━━━ EXERCISE INPUTS ━━━

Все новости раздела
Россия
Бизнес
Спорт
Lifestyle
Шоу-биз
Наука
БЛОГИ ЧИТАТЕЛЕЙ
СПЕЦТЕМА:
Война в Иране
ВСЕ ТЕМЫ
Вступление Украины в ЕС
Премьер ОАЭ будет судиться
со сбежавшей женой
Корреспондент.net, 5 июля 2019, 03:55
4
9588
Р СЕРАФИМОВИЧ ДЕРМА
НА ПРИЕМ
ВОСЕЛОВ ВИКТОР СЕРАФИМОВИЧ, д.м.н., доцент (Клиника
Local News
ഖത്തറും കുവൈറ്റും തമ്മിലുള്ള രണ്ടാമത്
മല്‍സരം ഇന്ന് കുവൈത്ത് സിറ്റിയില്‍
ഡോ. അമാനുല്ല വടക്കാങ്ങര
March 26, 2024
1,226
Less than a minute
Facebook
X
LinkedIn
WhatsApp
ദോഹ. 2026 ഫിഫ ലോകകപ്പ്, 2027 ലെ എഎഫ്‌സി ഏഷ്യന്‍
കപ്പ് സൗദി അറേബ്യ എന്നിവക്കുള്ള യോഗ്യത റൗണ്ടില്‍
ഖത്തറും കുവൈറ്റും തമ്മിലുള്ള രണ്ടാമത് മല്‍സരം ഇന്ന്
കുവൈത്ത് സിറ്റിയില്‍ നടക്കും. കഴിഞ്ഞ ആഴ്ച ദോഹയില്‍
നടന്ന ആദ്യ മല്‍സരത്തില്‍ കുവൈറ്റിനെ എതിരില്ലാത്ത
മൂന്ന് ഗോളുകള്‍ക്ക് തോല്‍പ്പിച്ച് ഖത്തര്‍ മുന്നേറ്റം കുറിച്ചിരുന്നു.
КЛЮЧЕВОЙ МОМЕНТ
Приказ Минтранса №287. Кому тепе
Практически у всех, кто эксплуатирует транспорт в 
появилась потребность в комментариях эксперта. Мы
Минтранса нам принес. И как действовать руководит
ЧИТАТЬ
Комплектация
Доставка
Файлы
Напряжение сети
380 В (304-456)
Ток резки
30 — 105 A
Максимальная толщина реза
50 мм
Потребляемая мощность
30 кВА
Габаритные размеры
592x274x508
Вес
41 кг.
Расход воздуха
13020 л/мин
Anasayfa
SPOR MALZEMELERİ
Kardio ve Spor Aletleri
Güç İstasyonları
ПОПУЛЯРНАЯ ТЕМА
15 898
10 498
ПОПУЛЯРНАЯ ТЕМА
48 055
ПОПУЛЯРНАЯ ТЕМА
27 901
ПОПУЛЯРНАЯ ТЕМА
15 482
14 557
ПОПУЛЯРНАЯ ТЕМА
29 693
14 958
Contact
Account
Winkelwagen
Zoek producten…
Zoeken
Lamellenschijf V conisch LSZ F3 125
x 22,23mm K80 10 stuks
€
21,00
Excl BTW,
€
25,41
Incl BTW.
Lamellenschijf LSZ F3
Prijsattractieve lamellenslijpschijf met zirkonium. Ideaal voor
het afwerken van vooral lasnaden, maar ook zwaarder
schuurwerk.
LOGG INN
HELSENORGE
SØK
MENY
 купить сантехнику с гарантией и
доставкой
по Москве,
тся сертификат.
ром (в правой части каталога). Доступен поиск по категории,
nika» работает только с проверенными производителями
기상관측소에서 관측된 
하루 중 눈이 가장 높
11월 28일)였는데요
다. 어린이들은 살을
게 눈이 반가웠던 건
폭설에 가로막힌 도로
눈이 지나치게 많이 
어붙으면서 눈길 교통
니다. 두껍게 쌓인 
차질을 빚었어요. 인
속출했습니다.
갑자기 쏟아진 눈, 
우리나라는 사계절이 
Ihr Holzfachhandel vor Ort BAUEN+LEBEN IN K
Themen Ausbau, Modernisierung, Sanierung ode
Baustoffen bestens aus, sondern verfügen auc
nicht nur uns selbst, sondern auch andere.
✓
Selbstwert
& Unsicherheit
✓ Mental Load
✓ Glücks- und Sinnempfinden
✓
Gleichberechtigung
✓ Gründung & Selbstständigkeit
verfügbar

━━━

TASK: Write out all the data again, exactly as it appears.

TASK RESPONSE:
Все новости раздела
Россия
Бизнес
Спорт
Lifestyle
Шоу-биз
Наука
БЛОГИ ЧИТАТЕЛЕЙ
СПЕЦТЕМА:
Война в Иране
ВСЕ ТЕМЫ
Вступление Украины в ЕС
Премьер ОАЭ будет судиться
со сбежавшей женой
Корреспондент.net, 5 июля 2019, 03:55
4
9588
Р СЕРАФИМОВИЧ ДЕРМА
НА ПРИЕМ
ВОСЕЛОВ ВИКТОР СЕРАФИМОВИЧ, д.м.н., доцент (Клиника
Local News
ഖത്തറും കുവൈറ്റും തമ്മിലുള്ള രണ്ടാമത്
മല്‍സരം ഇന്ന് കുവൈത്ത് സിറ്റിയില്‍
ഡോ. അമാനുല്ല വടക്കാങ്ങര
March 26, 2024
1,226
Less than a minute
Facebook
X
LinkedIn
WhatsApp
ദോഹ. 2026 ഫിഫ ലോകകപ്പ്, 2027 ലെ എഎഫ്‌സി ഏഷ്യന്‍
കപ്പ് സൗദി അറേബ്യ എന്നിവക്കുള്ള യോഗ്യത റൗണ്ടില്‍
ഖത്തറും കുവൈറ്റും തമ്മിലുള്ള രണ്ടാമത് മല്‍സരം ഇന്ന്
കുവൈത്ത് സിറ്റിയില്‍ നടക്കും. കഴിഞ്ഞ ആഴ്ച ദോഹയില്‍
നടന്ന ആദ്യ മല്‍സരത്തില്‍ കുവൈറ്റിനെ എതിരില്ലാത്ത
മൂന്ന് ഗോളുകള്‍ക്ക് തോല്‍പ്പിച്ച് ഖത്തര്‍ മുന്നേറ്റം കുറിച്ചിരുന്നു.
КЛЮЧЕВОЙ МОМЕНТ
Приказ Минтранса №287. Кому тепе
Практически у всех, кто эксплуатирует транспорт в 
появилась потребность в комментариях эксперта. Мы
Минтранса нам принес. И как действовать руководит
ЧИТАТЬ
Комплектация
Доставка
Файлы
Напряжение сети
380 В (304-456)
Ток резки
30 — 105 A
Максимальная толщина реза
50 мм
Потребляемая мощность
30 кВА
Габаритные размеры
592x274x508
Вес
41 кг.
Расход воздуха
13020 л/мин
Anasayfa
SPOR MALZEMELERİ
Kardio ve Spor Aletleri
Güç İstasyonları
ПОПУЛЯРНАЯ ТЕМА
15 898
10 498
ПОПУЛЯРНАЯ ТЕМА
48 055
ПОПУЛЯРНАЯ ТЕМА
27 901
ПОПУЛЯРНАЯ ТЕМА
15 482
14 557
ПОПУЛЯРНАЯ ТЕМА
29 693
14 958
Contact
Account
Winkelwagen
Zoek producten…
Zoeken
Lamellenschijf V conisch LSZ F3 125
x 22,23mm K80 10 stuks
€
21,00
Excl BTW,
€
25,41
Incl BTW.
Lamellenschijf LSZ F3
Prijsattractieve lamellenslijpschijf met zirkonium. Ideaal voor
het afwerken van vooral lasnaden, maar ook zwaarder
schuurwerk.
LOGG INN
HELSENORGE
SØK
MENY
 купить сантехнику с гарантией и
доставкой
по Москве,
тся сертификат.
ром (в правой части каталога). Доступен поиск по категории,
nika» работает только с проверенными производителями
기상관측소에서 관측된 
하루 중 눈이 가장 높
11월 28일)였는데요
다. 어린이들은 살을
게 눈이 반가웠던 건
폭설에 가로막힌 도로
눈이 지나치게 많이 
어붙으면서 눈길 교통
니다. 두껍게 쌓인 
차질을 빚었어요. 인
속출했습니다.
갑자기 쏟아진 눈, 
우리나라는 사계절이 
Ihr Holzfachhandel vor Ort BAUEN+LEBEN IN K
Themen Ausbau, Modernisierung, Sanierung ode
Baustoffen bestens aus, sondern verfügen auc
nicht nur uns selbst, sondern auch andere.
✓
Selbstwert
& Unsicherheit
✓ Mental Load
✓ Glücks- und Sinnempfinden
✓
Gleichberechtigung
✓ Gründung & Selbstständigkeit
verfügbar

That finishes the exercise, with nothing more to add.